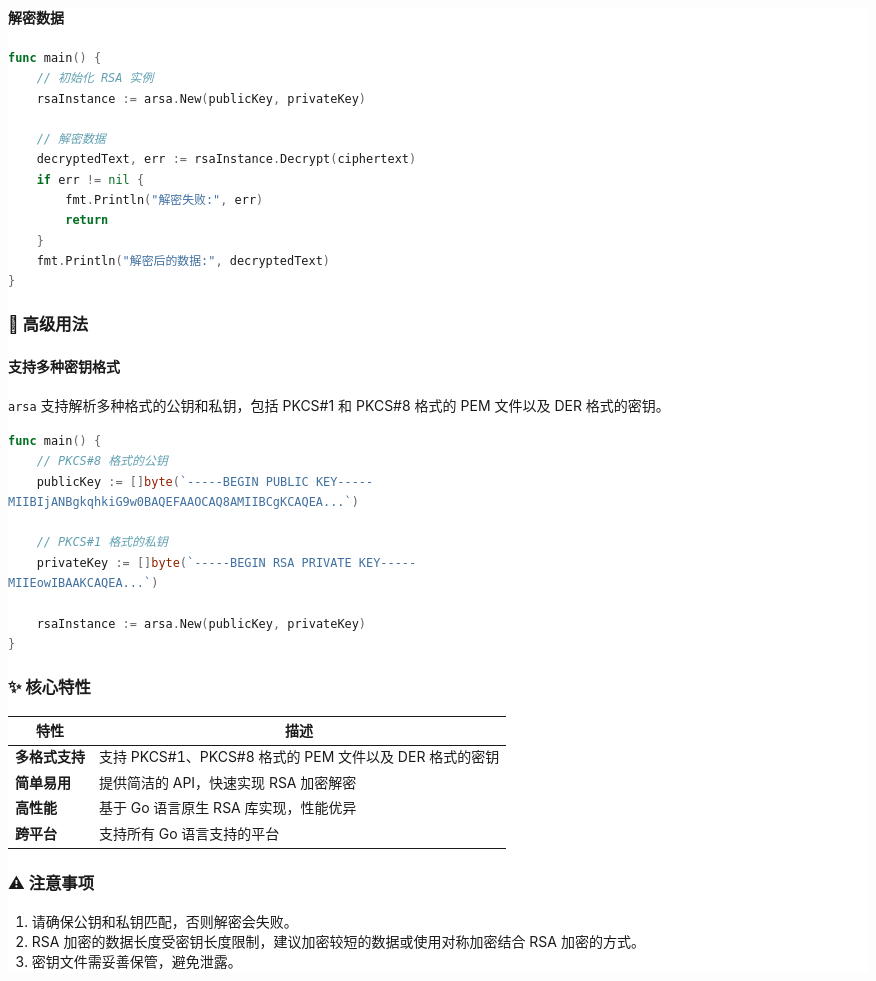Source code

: #### 解密数据
```go
func main() {
	// 初始化 RSA 实例
	rsaInstance := arsa.New(publicKey, privateKey)

	// 解密数据
	decryptedText, err := rsaInstance.Decrypt(ciphertext)
	if err != nil {
		fmt.Println("解密失败:", err)
		return
	}
	fmt.Println("解密后的数据:", decryptedText)
}
```

### 🔧 高级用法

#### 支持多种密钥格式
`arsa` 支持解析多种格式的公钥和私钥，包括 PKCS#1 和 PKCS#8 格式的 PEM 文件以及 DER 格式的密钥。

```go
func main() {
	// PKCS#8 格式的公钥
	publicKey := []byte(`-----BEGIN PUBLIC KEY-----
MIIBIjANBgkqhkiG9w0BAQEFAAOCAQ8AMIIBCgKCAQEA...`)

	// PKCS#1 格式的私钥
	privateKey := []byte(`-----BEGIN RSA PRIVATE KEY-----
MIIEowIBAAKCAQEA...`)

	rsaInstance := arsa.New(publicKey, privateKey)
}
```

### ✨ 核心特性

| 特性                | 描述                                                                 |
|---------------------|--------------------------------------------------------------------|
| **多格式支持**       | 支持 PKCS#1、PKCS#8 格式的 PEM 文件以及 DER 格式的密钥             |
| **简单易用**         | 提供简洁的 API，快速实现 RSA 加密解密                              |
| **高性能**           | 基于 Go 语言原生 RSA 库实现，性能优异                             |
| **跨平台**           | 支持所有 Go 语言支持的平台                                         |

### ⚠️ 注意事项
1. 请确保公钥和私钥匹配，否则解密会失败。
2. RSA 加密的数据长度受密钥长度限制，建议加密较短的数据或使用对称加密结合 RSA 加密的方式。
3. 密钥文件需妥善保管，避免泄露。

_ _ _ _

→ **Problem to solve**: Print the records above verbatim, pictures excluded.

→ **Answer to the problem**:
Source code

: #### 解密数据
```go
func main() {
	// 初始化 RSA 实例
	rsaInstance := arsa.New(publicKey, privateKey)

	// 解密数据
	decryptedText, err := rsaInstance.Decrypt(ciphertext)
	if err != nil {
		fmt.Println("解密失败:", err)
		return
	}
	fmt.Println("解密后的数据:", decryptedText)
}
```

### 🔧 高级用法

#### 支持多种密钥格式
`arsa` 支持解析多种格式的公钥和私钥，包括 PKCS#1 和 PKCS#8 格式的 PEM 文件以及 DER 格式的密钥。

```go
func main() {
	// PKCS#8 格式的公钥
	publicKey := []byte(`-----BEGIN PUBLIC KEY-----
MIIBIjANBgkqhkiG9w0BAQEFAAOCAQ8AMIIBCgKCAQEA...`)

	// PKCS#1 格式的私钥
	privateKey := []byte(`-----BEGIN RSA PRIVATE KEY-----
MIIEowIBAAKCAQEA...`)

	rsaInstance := arsa.New(publicKey, privateKey)
}
```

### ✨ 核心特性

| 特性                | 描述                                                                 |
|---------------------|--------------------------------------------------------------------|
| **多格式支持**       | 支持 PKCS#1、PKCS#8 格式的 PEM 文件以及 DER 格式的密钥             |
| **简单易用**         | 提供简洁的 API，快速实现 RSA 加密解密                              |
| **高性能**           | 基于 Go 语言原生 RSA 库实现，性能优异                             |
| **跨平台**           | 支持所有 Go 语言支持的平台                                         |

### ⚠️ 注意事项
1. 请确保公钥和私钥匹配，否则解密会失败。
2. RSA 加密的数据长度受密钥长度限制，建议加密较短的数据或使用对称加密结合 RSA 加密的方式。
3. 密钥文件需妥善保管，避免泄露。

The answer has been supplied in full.